Sunday, March 19, 2023
By
Our Correspondent

Chinese inflows, insignificant demand for dollars to ensure rupee remains range-bound

The local currency closed the week at Rs281.71 against the greenback

By
Our Correspondent
A dealer holds US dollars at a money exchange market in Karachi on January 26, 2023. — AFP
A dealer holds US dollars at a money exchange market in Karachi on January 26, 2023. — AFP

  • Rupee will trade within existing ranges: trader. 
  • Local unit traded in range of 281-282 against dollar this week.
  • Most recent transfer is second $500m disbursement from China. 


KARACHI: Chinese inflows and insignificant demand for dollars from importers will ensure the rupee trade's range-bound against the greenback in the coming week, The News reported Sunday citing trades. 

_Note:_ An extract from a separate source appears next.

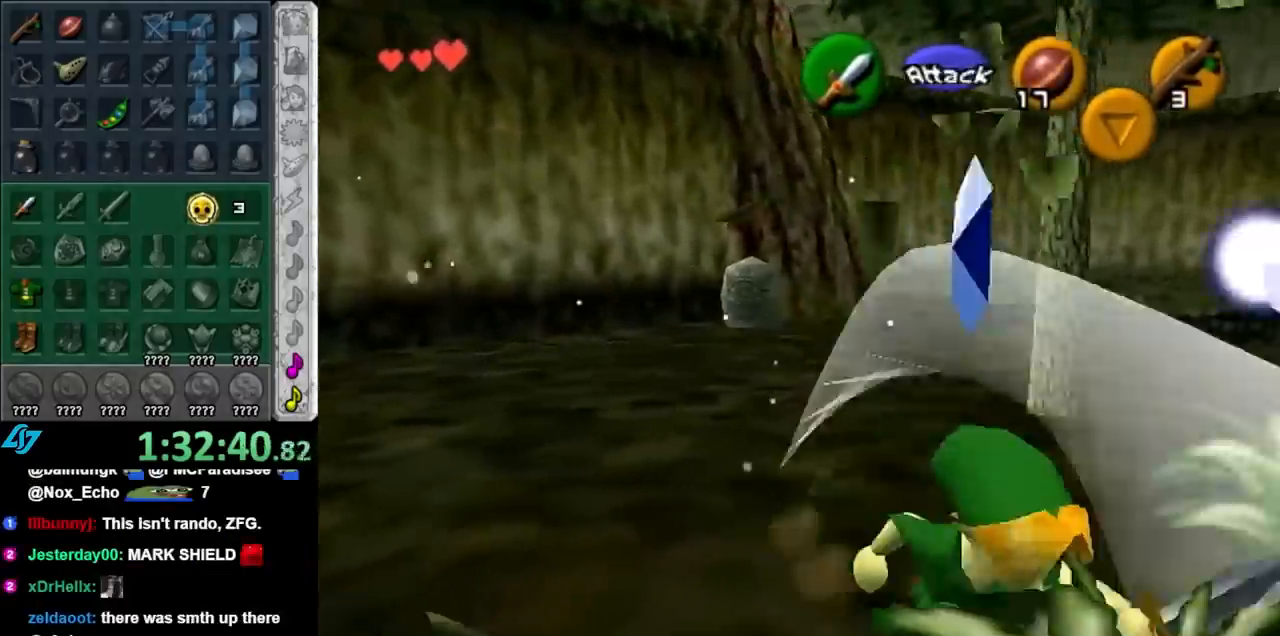
{"buttons": ["A"], "left_stick": "up", "right_stick": "center", "events": [[233, "B", "down"], [433, "A", "down"], [433, "B", "up"], [433, "left_stick", "up"]]}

The local currency traded in the range of 281-282 against the dollar during the outgoing week. It ended at Rs281.61 on Monday and Rs281.71 on Friday.

“We expect that the rupee will trade within the existing ranges due to routine importer demand for dollars. Pakistan's declining foreign exchange reserves will be bolstered by a loan tranche from China, easing pressure on the rupee,” said a forex trader.

In a tweet posted on Friday evening, Finance Minister Ishaq Dar confirmed that the State Bank of Pakistan (SBP) had received $500 million from the Industrial and Commercial Bank of China (ICBC).

“State Bank of Pakistan has received today in its account from Chinese Bank ICBC US$500 million. It will shore up forex reserves of Pakistan," the finance minister said.

The most recent transfer is the second $500 million disbursement for Pakistan as part of a $1.3 billion rollover facility from China's ICBC, for which documentation was finished earlier in the outgoing week.

The first $500 million instalment from the ICBC was transferred to the central bank earlier this month as part of the friendly nation's attempts to assist Pakistan to avoid an impending default on its foreign debt while it battles the ongoing financial crisis.

Yet, the government is still battling to secure a bailout deal from the International Monetary Fund (IMF). In order to sign a staff-level agreement and release the next tranche of around $1.2 billion, the Fund has asked Pakistan to increase and maintain net foreign reserves up to $10 billion.

Meanwhile, Saudi Arabia is nonetheless more interested in investing than depositing cash as a temporary solution. According to analysts, helping Pakistan out is also a matter of foreign policy.

“Reading between the lines, it seems like the friendly countries save China has not yet given reassurances of requisite funding. The message is that it could take 1 day, 1 month, or 1 year,” said Tresmark in a note.

“Needless to say, these reassurances will not come without any strings attached. Everyone, except the governing lot, realise how Pakistan as a sustainable economy has lost its luster,” it added.

According to the note, the confidence of crises is so obvious that not even a dollar has been invested in bonds/T-bill in March. “Overall, the situation doesn’t look very promising and unfortunately, no one seems to have a plan B.”

Tresmark noted that swaps had witnessed a significant rebound with one and three-month swaps going up from 20 and 210 to 200 and 410 paisas respectively.

“This is because of better liquidity in the market and of course a sharp hike in interest rates. It’s also been relatively quiet in the grey market as investors want to wait for the IMF outcome before taking fresh positions,” said.